_Collected data:_

________________

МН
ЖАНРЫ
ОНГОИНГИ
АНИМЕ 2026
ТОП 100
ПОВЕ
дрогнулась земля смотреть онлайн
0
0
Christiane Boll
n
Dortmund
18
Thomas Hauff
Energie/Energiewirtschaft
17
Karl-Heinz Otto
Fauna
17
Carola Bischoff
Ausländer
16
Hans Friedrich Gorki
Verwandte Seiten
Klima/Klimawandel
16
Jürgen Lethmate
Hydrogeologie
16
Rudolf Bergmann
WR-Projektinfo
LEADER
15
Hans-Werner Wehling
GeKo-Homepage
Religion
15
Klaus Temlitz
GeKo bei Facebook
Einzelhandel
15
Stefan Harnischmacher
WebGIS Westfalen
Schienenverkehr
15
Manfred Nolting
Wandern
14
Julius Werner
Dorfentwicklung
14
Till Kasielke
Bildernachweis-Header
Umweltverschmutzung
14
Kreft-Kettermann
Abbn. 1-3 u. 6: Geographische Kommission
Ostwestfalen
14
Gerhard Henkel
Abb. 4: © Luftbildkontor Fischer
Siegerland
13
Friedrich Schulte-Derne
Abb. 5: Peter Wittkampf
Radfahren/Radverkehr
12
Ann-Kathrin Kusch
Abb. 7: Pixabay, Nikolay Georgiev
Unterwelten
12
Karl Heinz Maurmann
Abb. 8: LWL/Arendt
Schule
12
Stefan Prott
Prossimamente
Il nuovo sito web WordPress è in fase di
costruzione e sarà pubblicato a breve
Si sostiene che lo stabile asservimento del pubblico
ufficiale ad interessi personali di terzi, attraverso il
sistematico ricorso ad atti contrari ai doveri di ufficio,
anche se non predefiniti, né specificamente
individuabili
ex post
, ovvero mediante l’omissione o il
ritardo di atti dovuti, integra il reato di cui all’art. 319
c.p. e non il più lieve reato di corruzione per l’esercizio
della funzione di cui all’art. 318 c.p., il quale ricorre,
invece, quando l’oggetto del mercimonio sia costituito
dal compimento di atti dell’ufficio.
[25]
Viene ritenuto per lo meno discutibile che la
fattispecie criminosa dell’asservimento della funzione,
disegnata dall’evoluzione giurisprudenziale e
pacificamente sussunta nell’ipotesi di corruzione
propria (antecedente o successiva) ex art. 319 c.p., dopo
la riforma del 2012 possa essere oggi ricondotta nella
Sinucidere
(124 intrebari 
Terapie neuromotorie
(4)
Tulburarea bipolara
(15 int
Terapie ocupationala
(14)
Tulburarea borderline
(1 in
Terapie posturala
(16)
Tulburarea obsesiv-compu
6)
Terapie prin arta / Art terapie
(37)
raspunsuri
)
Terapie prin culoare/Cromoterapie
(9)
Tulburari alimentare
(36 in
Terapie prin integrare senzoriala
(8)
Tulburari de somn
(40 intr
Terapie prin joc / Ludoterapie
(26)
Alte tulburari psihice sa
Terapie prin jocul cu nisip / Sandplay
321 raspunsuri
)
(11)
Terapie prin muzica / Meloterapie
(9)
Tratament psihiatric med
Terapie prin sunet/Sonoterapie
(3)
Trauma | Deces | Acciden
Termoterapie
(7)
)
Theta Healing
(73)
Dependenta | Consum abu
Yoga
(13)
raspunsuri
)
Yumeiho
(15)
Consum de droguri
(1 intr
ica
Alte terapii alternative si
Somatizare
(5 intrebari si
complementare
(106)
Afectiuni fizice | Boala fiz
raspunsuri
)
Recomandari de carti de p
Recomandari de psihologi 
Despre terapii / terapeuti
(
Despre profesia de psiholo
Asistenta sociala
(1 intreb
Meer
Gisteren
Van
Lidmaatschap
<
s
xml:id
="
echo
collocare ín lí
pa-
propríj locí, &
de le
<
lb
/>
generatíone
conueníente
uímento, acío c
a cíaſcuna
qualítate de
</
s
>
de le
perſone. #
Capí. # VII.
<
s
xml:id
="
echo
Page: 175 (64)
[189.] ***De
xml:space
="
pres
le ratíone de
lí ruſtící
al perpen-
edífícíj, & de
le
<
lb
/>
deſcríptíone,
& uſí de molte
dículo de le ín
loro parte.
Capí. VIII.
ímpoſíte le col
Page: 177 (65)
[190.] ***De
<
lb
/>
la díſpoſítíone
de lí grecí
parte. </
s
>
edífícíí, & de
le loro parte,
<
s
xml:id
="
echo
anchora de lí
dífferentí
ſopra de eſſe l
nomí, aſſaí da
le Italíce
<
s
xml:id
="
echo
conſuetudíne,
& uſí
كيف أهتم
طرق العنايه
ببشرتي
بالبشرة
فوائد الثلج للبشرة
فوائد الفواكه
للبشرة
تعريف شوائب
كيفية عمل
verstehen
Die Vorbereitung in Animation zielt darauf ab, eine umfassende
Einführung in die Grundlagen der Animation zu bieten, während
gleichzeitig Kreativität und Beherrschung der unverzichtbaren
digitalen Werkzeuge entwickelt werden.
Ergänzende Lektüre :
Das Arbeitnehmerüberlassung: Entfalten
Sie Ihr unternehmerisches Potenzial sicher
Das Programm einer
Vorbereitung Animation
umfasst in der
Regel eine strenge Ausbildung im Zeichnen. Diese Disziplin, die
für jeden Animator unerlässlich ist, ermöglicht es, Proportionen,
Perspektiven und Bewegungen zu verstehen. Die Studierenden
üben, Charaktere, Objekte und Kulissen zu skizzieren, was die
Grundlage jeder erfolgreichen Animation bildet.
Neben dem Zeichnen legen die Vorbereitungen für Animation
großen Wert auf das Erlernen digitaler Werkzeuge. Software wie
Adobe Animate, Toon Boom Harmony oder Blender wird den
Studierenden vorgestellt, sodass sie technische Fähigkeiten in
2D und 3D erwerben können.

________________

_ACTIVITY:_ Throughout the data above, copy all lines where the word "verstehen" is found.

_WRITTEN ANSWER:_
verstehen
Perspektiven und Bewegungen zu verstehen. Die Studierenden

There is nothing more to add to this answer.